Atelier de recherche. La responsabilité des élus dans la cadre de la régionalisation avancée

Le Centre Jacques Berque accueille Tafra à Rabat le 21 décembre 2017 pour un atelier de recherche sur la responsabilité des élus dans la cadre de la régionalisation avancée.

  • Lieu : Le Centre Jacques Berque à Rabat
  • Date : Jeudi 21 décembre 2017
  • Heure : 15h00-19h00

L’architecture de l’État marocain est en pleine mutation. Six ans après la réforme constitutionnelle de 2011, de nombreuses lois organiques et ordinaires, ainsi qu’un très grand nombre de décrets ont précisé les principes édictés par la constitution. Au cœur de celle-ci, la « régionalisation avancée », long processus entamé il y a plusieurs décennies, et qui s’est accéléré en 2011.

Désormais, les élus régionaux, provinciaux et communaux sont en charge du développement local et doivent impulser une nouvelle dynamique plus proche des besoins des citoyens. Leur élection en 2015 a favorisé un regain de participation attestant d’un intérêt plus important des citoyens marocains.

La structure élective est composée des conseils de la région, de la province et préfecture et de la commune. Cette structure gagne en responsabilité et en moyens financiers. Parallèlement, la structure administrative, composée du maillage des agents d’autorité représentant l’État, voit elle aussi son rôle évoluer.

Or, alors que la reddition des comptes s’impose comme un principe incontournable de la pratique politique dans le cadre de la nouvelle constitution, il s’agit aujourd’hui de rendre possible son exercice, à toutes les échelles, par la clarification des responsabilités de chacun, ainsi que par l’accès à l’information publique.

Il apparaît donc nécessaire d’interroger la capacité des acteurs à se saisir de ces nouvelles modalités.

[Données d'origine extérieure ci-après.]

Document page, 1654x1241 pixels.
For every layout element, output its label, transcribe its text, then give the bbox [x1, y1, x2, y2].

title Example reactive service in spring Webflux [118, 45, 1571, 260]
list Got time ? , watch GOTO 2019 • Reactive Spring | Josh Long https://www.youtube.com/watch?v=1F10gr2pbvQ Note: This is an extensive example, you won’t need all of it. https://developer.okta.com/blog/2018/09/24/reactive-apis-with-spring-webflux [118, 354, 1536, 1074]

Ici, nous souhaitons nous arrêter sur trois enjeux :

– Les rôles et prérogatives de chacun des échelons des collectivités territoriales, en distinguant, à chaque fois que c’est possible, les responsabilités des élus et des « nommés ». En effet, la démultiplication des échelons risque de créer un brouillard institutionnel peu compréhensible par les citoyens.

– Les logiques de coalitions politiques dans le cadre de la séquence électorale de 2015 à 2016. En effet, les rapports de force locaux et les logiques d’alliances nationales ont abouties à des négociations complexes entre les partis .Les articulations partisanes entre communes, provinces ou préfectures et régions à partir des résultats des élections locales de 2015 amènent alors à s’interroger sur la responsabilité d’élus issus de formations politiques différentes.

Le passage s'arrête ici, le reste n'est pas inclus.